* Start Passage provided *

# hast/habe or hat?



## dekdek

hello
i'm sorry if this question has asked before but i really couldn't get a possible answer.
on which cases do you use each of the following: habe-hab-haben
hat-hatte
i'm not sure but i heard that hast is used just from "du"
an answer will be appreciated


----------



## valy822

*Indikativ Präsens *
ich habe
du hast
er/sie/es hat
wir haben
ihr habt
sie/Sie haben

*Präteritum* 
ich hatte
du hattest
er/sie/es hatte
wir hatten
ihr hattet
sie/Sie hatten


----------



## dekdek

Vielen dank meine schöne 
Es wird mir helfen


----------



## dekdek

what aout the perfect though? 
and a question form and a negative form please


----------



## Krümelmonster

perfect form: gehabt (ich habe gehabt, du hast gehabt...) by the way: Plusquamperfekt: ich hatte gehabt
question form: just change the word order: habe ich...? hatte ich...? habe ich ... gehabt?

* End Passage provided *

(Given instruction)
Please continue the forum thread about conjugating the German verb haben, picking up right after its final line.

* Start Recorded information *

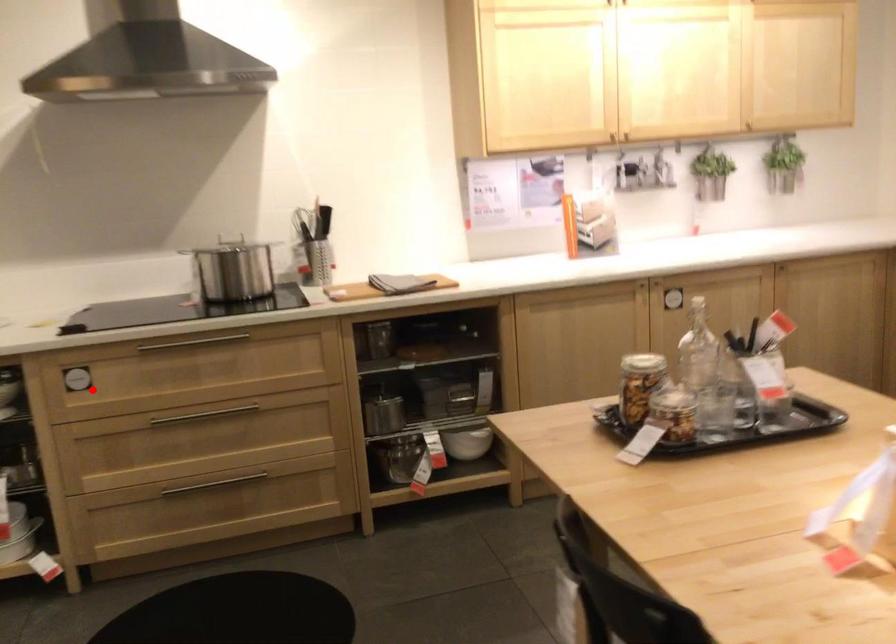
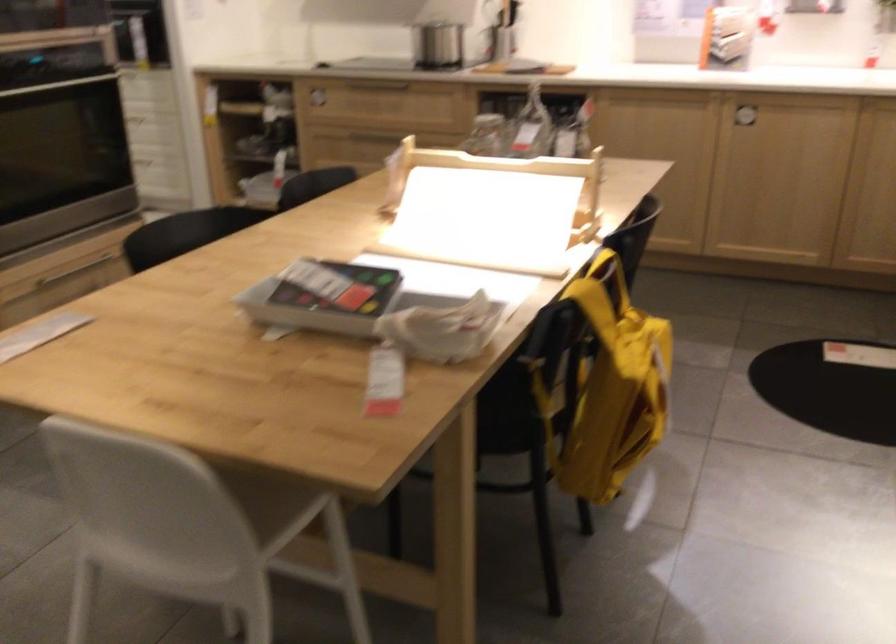
Where in the second image is the point corresponding to the highlighted location from the first image?

(316, 100)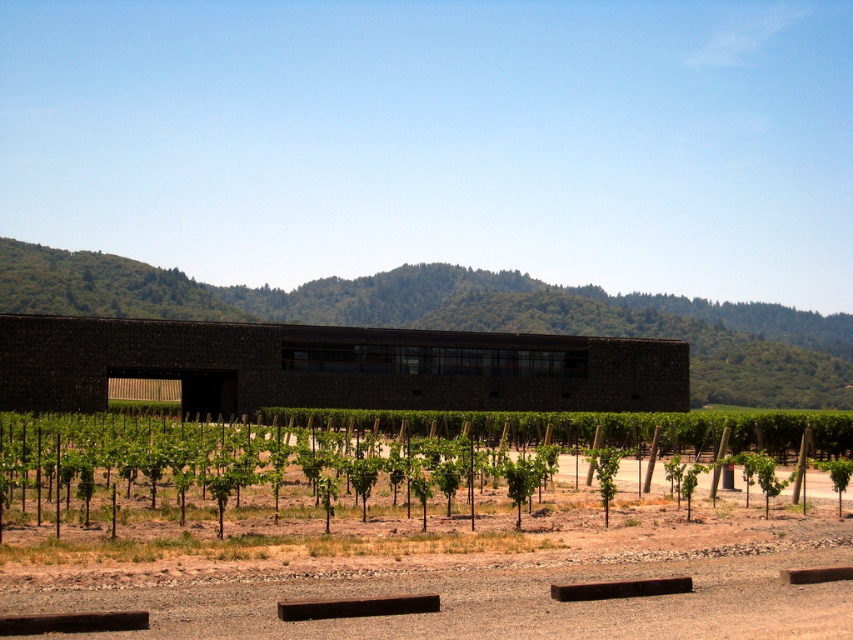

* End Recorded information *

(Output)
negative form: nicht haben (ich habe nicht / ich hatte nicht / ich habe nicht gehabt...)


----------



## pjay

Perfekt von haben

Ich habe gehabt
Du hast gehabt
Er, sie es hat gehabt
Wir haben gehabt
 Ihr habt gehabt
Sie haben gehabt

Questions:
Hattest du einen schönen Urlaub
Did you have a nice vacation?

Negation:
Nein, ich hatte keinen schönen Urlaub.
No we didn't have a nice vaction.


----------



## dekdek

okkk so can i say for example: did you like it? -
hattet ihr es gemocht?
nein, wir hatten es nicht gemocht.

*and you can't use keinen when you have a verb like in my example right?
(like "ich habe keine platz" when it's refering to a noun)

-and for the perfect : have you eaten your apple? - 
hattest du ihres apfel gegesen?
nein, ich hatte keine apfel gegesen?

argh it gets confusing! Where did i go wrong?

Hope you can make it clear again.


----------



## pjay

No problem Dedek, you almost got it right. Unfortunately German needs a lot of inflexion which makes it confusing.


> hattet ihr es gemocht?


Correct, although this is past perfect, if this is what you want to say. "Had you liked it?"
'Did you like it' would correspond to "Mochtet ihr es" (past) or more commonly "Habt ihr es gemocht" (present perfect)



> "ich habe keine platz"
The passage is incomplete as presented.